I read Allie O’s piece in the Occupier a few months ago (http://bostonoccupier.com/s17/) with great interest and substantial agreement. In it, Allie painted a grimly accurate picture of Occupiers without an Occupation, going through Occu-motions that had lost much of their relevancy and power, and beseeched us to do better, arguing that we need tactics, and a “damn plan,” to “operate with intention and with efficacy.” I agree completely. We do, indeed, need a plan. I think it would be good if there could be a conversation here about what that would entail.
I think the first step towards a plan is intelligence, as in, systematic information gathering. If any leftist protest movement is going to grow in this city, it will need to grow itself through intelligent, well-thought out, and regular actions. The camp used to attract numbers to events through spectacle and interest in the community. That’s gone. We will need to start small, and that means using our efforts intelligently so as to attract people the way the camp used to. That means we need to know what we’re doing.
If we want a city-wide movement we need to know the city. We need information about the city and the things that the movement seeks to change. We need specific information on problems and those causing (and profiting from) problems and how best to apply pressure to counter these forces. There’s a common thread between the forces that Occupy strives against – neoliberalism, patriarchy, racism, environmental degradation, etc – and that is that they are embedded in our everyday lives. They’re everywhere, and that can make it seem as though they are, effectively, nowhere; nowhere you can fight them, that is. This isn’t the case. These things can be fought, and are fought. But to do that you need to know what you are looking at.
I think a group dedicated to creating a map of how oppressive power works in Boston, and to sharing that map, could be useful towards creating the “damn plan” Allie referred to. The more and better information we have, and the more clearly we can convey that information to ourselves and others, the better positioned we will be to target actions intelligently, to make the best use of our efforts and to attract more people to act as well. We can all rattle off examples of oppression, sometimes drawn from our own experience. Anecdotes are good for outreach but mediocre for planning. Information – actively gathered and rigorously contextualized and analyzed – is good for outreach and good for planning. The act of gathering information itself, if undertaken honestly and rigorously, could have numerous useful effects. It could serve as a form of outreach, and the people willing to put work in to information-gathering would, in all likelihood, be people willing to put work in to other logistical aspects of action-planning. Such a group could potentially grow to be a focal point for actions in this city. If nothing else, if such a group had some kind of institutional continuity, then it could do things like maintain a list of e-mail addresses of people interested in actions… anyone know where the Occupy Boston e-mail list went? I don’t.
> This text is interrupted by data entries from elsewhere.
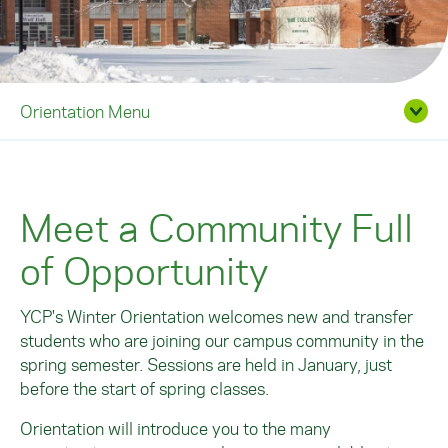
Orientation Menu
Meet a Community Full
of Opportunity
YCP's Winter Orientation welcomes new and transfer
students who are joining our campus community in the
spring semester. Sessions are held in January, just
before the start of spring classes.
Orientation will introduce you to the many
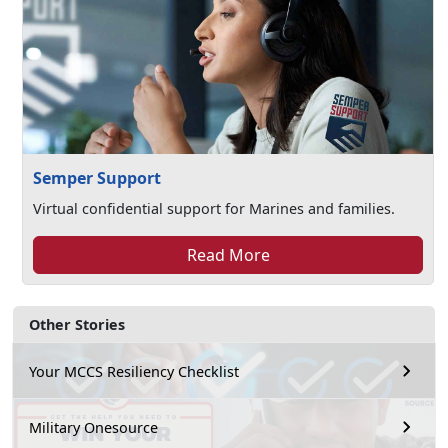
Semper Support
Virtual confidential support for Marines and families.
Read More
Other Stories
Your MCCS Resiliency Checklist
Military Onesource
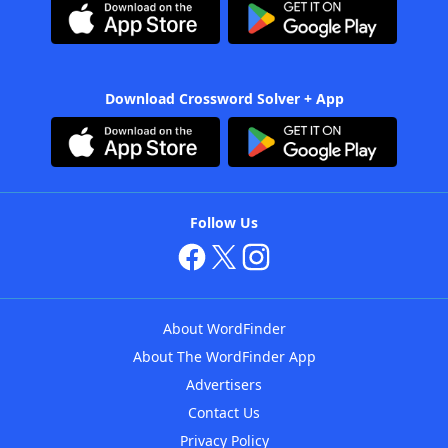
Download Crossword Solver + App
Follow Us
About WordFinder
About The WordFinder App
Advertisers
Contact Us
Privacy Policy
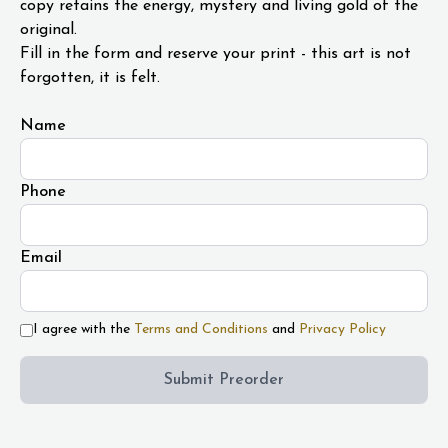
copy retains the energy, mystery and living gold of the
original.
Fill in the form and reserve your print - this art is not
forgotten, it is felt.
Name
Phone
Email
I agree with the
Terms and Conditions
and
Privacy Policy
Submit Preorder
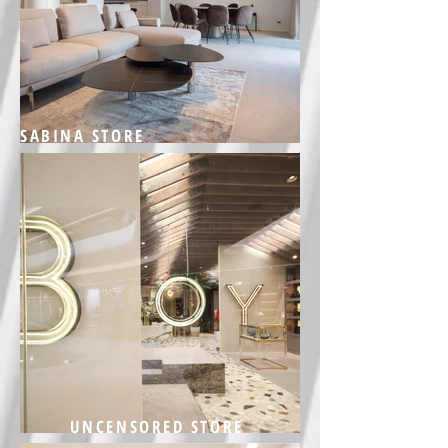
SABINA STORE
UNCENSORED STORE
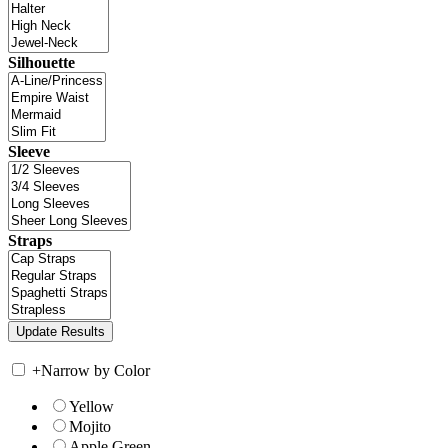
Silhouette
Sleeve
Straps
+
Narrow by Color
Yellow
Mojito
Apple Green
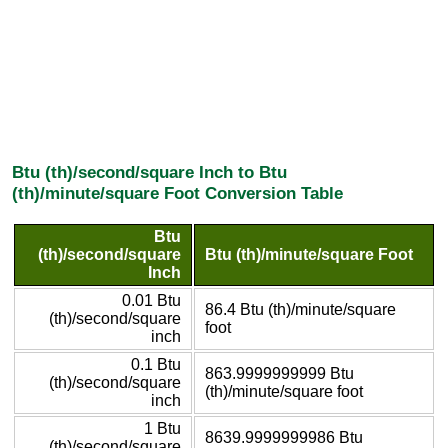
Btu (th)/second/square Inch to Btu
(th)/minute/square Foot Conversion Table
Btu
(th)/second/square
Btu (th)/minute/square Foot
Inch
0.01 Btu
86.4 Btu (th)/minute/square
(th)/second/square
foot
inch
0.1 Btu
863.9999999999 Btu
(th)/second/square
(th)/minute/square foot
inch
1 Btu
8639.9999999986 Btu
(th)/second/square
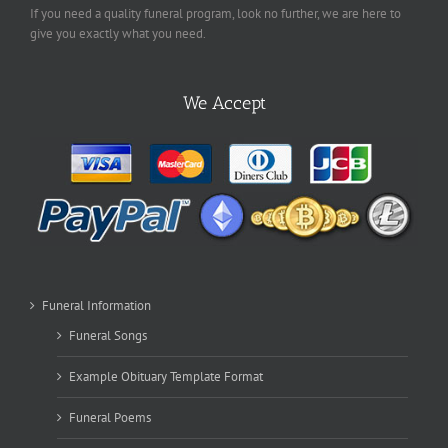
If you need a quality funeral program, look no further, we are here to
give you exactly what you need.
We Accept
Funeral Information
Funeral Songs
Example Obituary Template Format
Funeral Poems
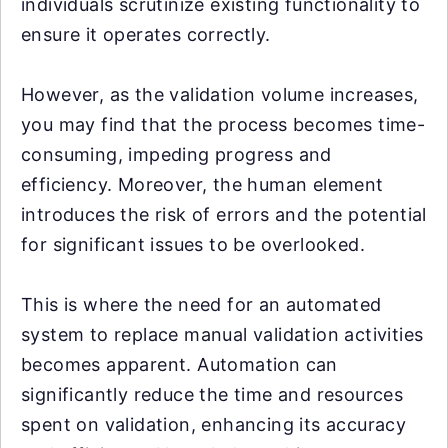
individuals scrutinize existing functionality to
ensure it operates correctly.
However, as the validation volume increases,
you may find that the process becomes time-
consuming, impeding progress and
efficiency. Moreover, the human element
introduces the risk of errors and the potential
for significant issues to be overlooked.
This is where the need for an automated
system to replace manual validation activities
becomes apparent. Automation can
significantly reduce the time and resources
spent on validation, enhancing its accuracy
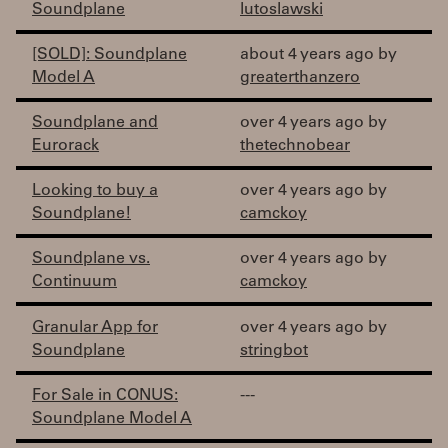
Soundplane
lutoslawski
[SOLD]: Soundplane
about 4 years ago by
Model A
greaterthanzero
Soundplane and
over 4 years ago by
Eurorack
thetechnobear
Looking to buy a
over 4 years ago by
Soundplane!
camckoy
Soundplane vs.
over 4 years ago by
Continuum
camckoy
Granular App for
over 4 years ago by
Soundplane
stringbot
For Sale in CONUS:
---
Soundplane Model A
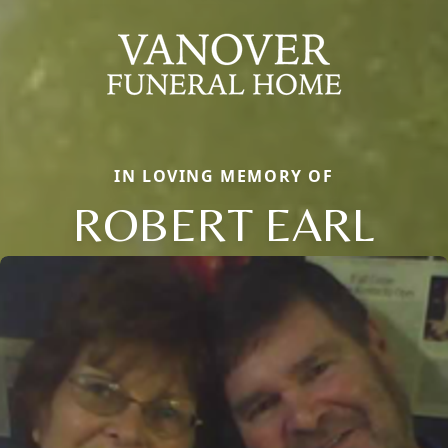
IN LOVING MEMORY OF
ROBERT EARL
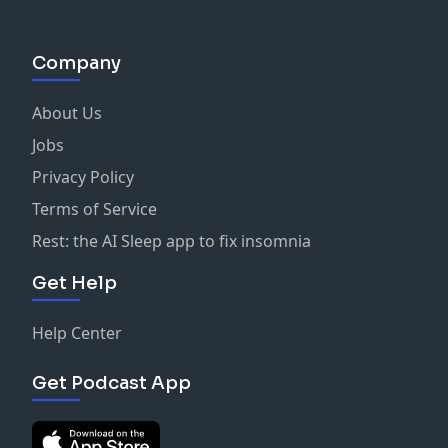
Company
About Us
Jobs
Privacy Policy
Terms of Service
Rest: the AI Sleep app to fix insomnia
Get Help
Help Center
Get Podcast App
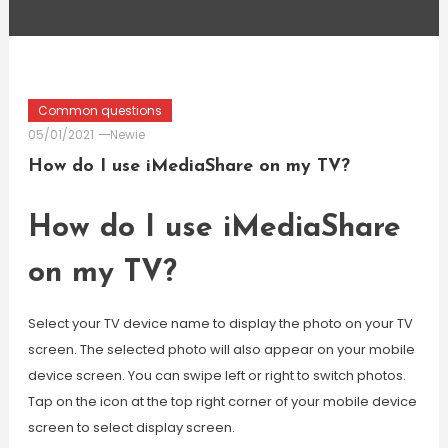
Common questions
05/01/2021
Newie
How do I use iMediaShare on my TV?
How do I use iMediaShare
on my TV?
Select your TV device name to display the photo on your TV
screen. The selected photo will also appear on your mobile
device screen. You can swipe left or right to switch photos.
Tap on the icon at the top right corner of your mobile device
screen to select display screen.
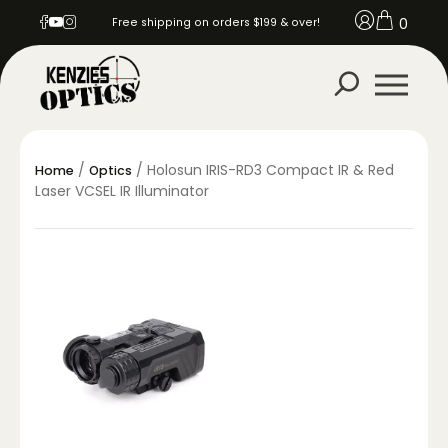
0
Free shipping on orders $199 & over!
/
/ Holosun IRIS-RD3 Compact IR & Red
Home
Optics
Laser VCSEL IR Illuminator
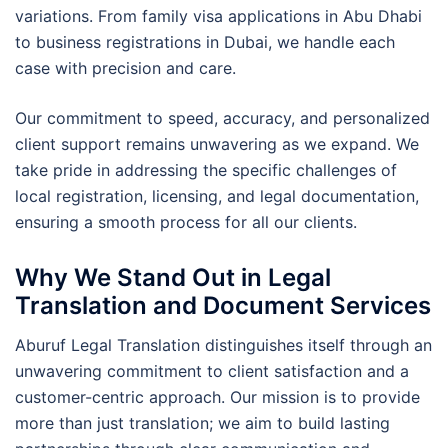
variations. From family visa applications in Abu Dhabi
to business registrations in Dubai, we handle each
case with precision and care.
Our commitment to speed, accuracy, and personalized
client support remains unwavering as we expand. We
take pride in addressing the specific challenges of
local registration, licensing, and legal documentation,
ensuring a smooth process for all our clients.
Why We Stand Out in Legal
Translation and Document Services
Aburuf Legal Translation distinguishes itself through an
unwavering commitment to client satisfaction and a
customer-centric approach. Our mission is to provide
more than just translation; we aim to build lasting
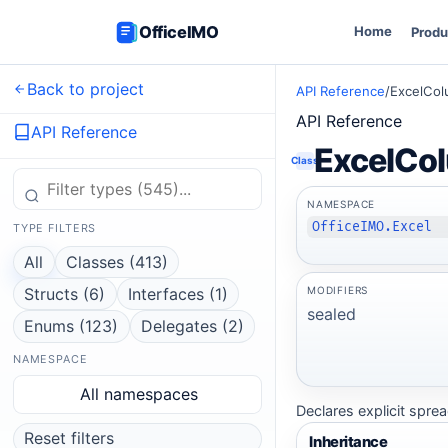
OfficeIMO
Home
Produ
Back to project
API Reference
/
ExcelCol
API Reference
API Reference
ExcelCo
Class
NAMESPACE
OfficeIMO.Excel
TYPE FILTERS
All
Classes (413)
MODIFIERS
Structs (6)
Interfaces (1)
sealed
Enums (123)
Delegates (2)
NAMESPACE
All namespaces
Declares explicit spre
Reset filters
Inheritance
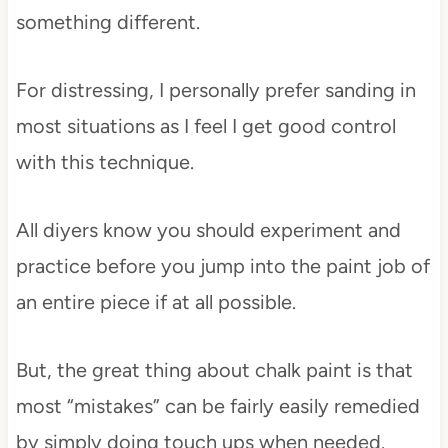
something different.
For distressing, I personally prefer sanding in
most situations as I feel I get good control
with this technique.
All diyers know you should experiment and
practice before you jump into the paint job of
an entire piece if at all possible.
But, the great thing about chalk paint is that
most “mistakes” can be fairly easily remedied
by simply doing touch ups when needed.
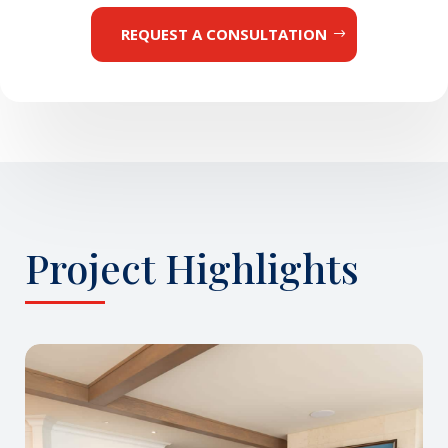
REQUEST A CONSULTATION
Project Highlights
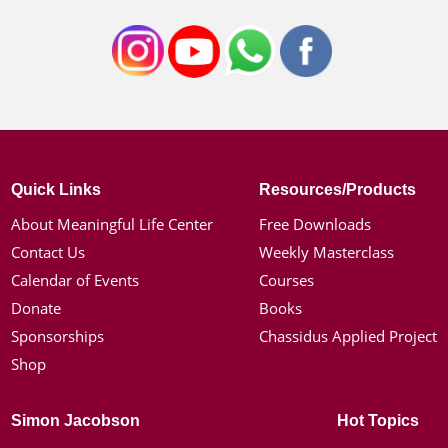
Quick Links
Resources/Products
About Meaningful Life Center
Free Downloads
Contact Us
Weekly Masterclass
Calendar of Events
Courses
Donate
Books
Sponsorships
Chassidus Applied Project
Shop
Simon Jacobson
Hot Topics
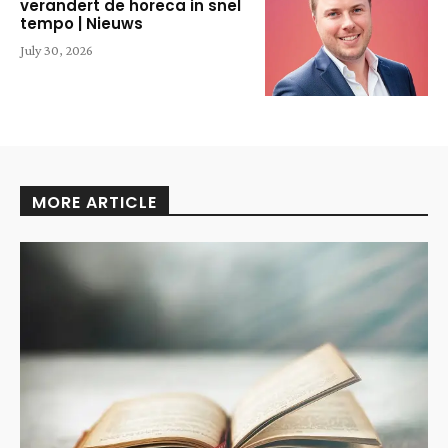
verandert de horeca in snel
tempo | Nieuws
July 30, 2026
MORE ARTICLE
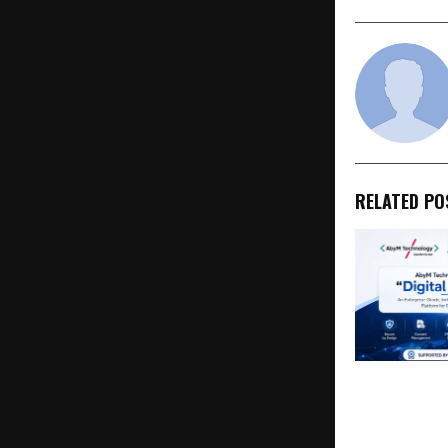
RELATED PO
AbyM Techn
Launches Dig
an India-Nat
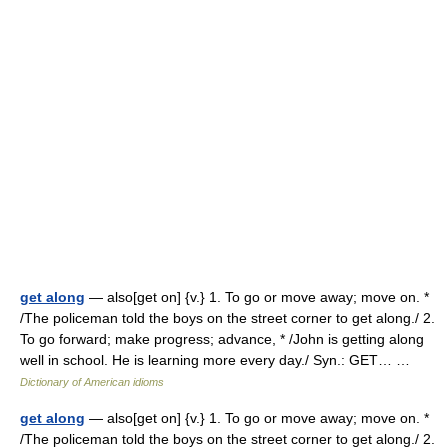
get along
— also[get on] {v.} 1. To go or move away; move on. *
/The policeman told the boys on the street corner to get along./ 2.
To go forward; make progress; advance, * /John is getting along
well in school. He is learning more every day./ Syn.: GET… …
Dictionary of American idioms
get along
— also[get on] {v.} 1. To go or move away; move on. *
/The policeman told the boys on the street corner to get along./ 2.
The work of such a group would be interesting but perhaps a trifle dull and laborious for some. Most of it would entail fairly anodyne basic research. Who owns what around here? How are they connected? What are activist groups in this city facing? Basic information like this, if collected, collated, and made available to activist communities, would be a great boon to action planning, and would suggest further avenues for inquiry. I think some modifications of the normal working group model would be necessary to make an information/intelligence group work: members would need to be held accountable for tasks they undertake, and things like record-keeping and the maintenance of collections of information would have to be rigorously attended to. I actually think that would be a good thing, for most Occupiers, to have a little more structure in their doings. We don’t need to be authoritarians to realize that the militaries of the world are on to something when they pay assiduous attention to intelligence, logistics, and communications. These are the things that allow organizations and movements to stay in existence and work towards long-term goals, even after the spontaneous upsurge dissipates.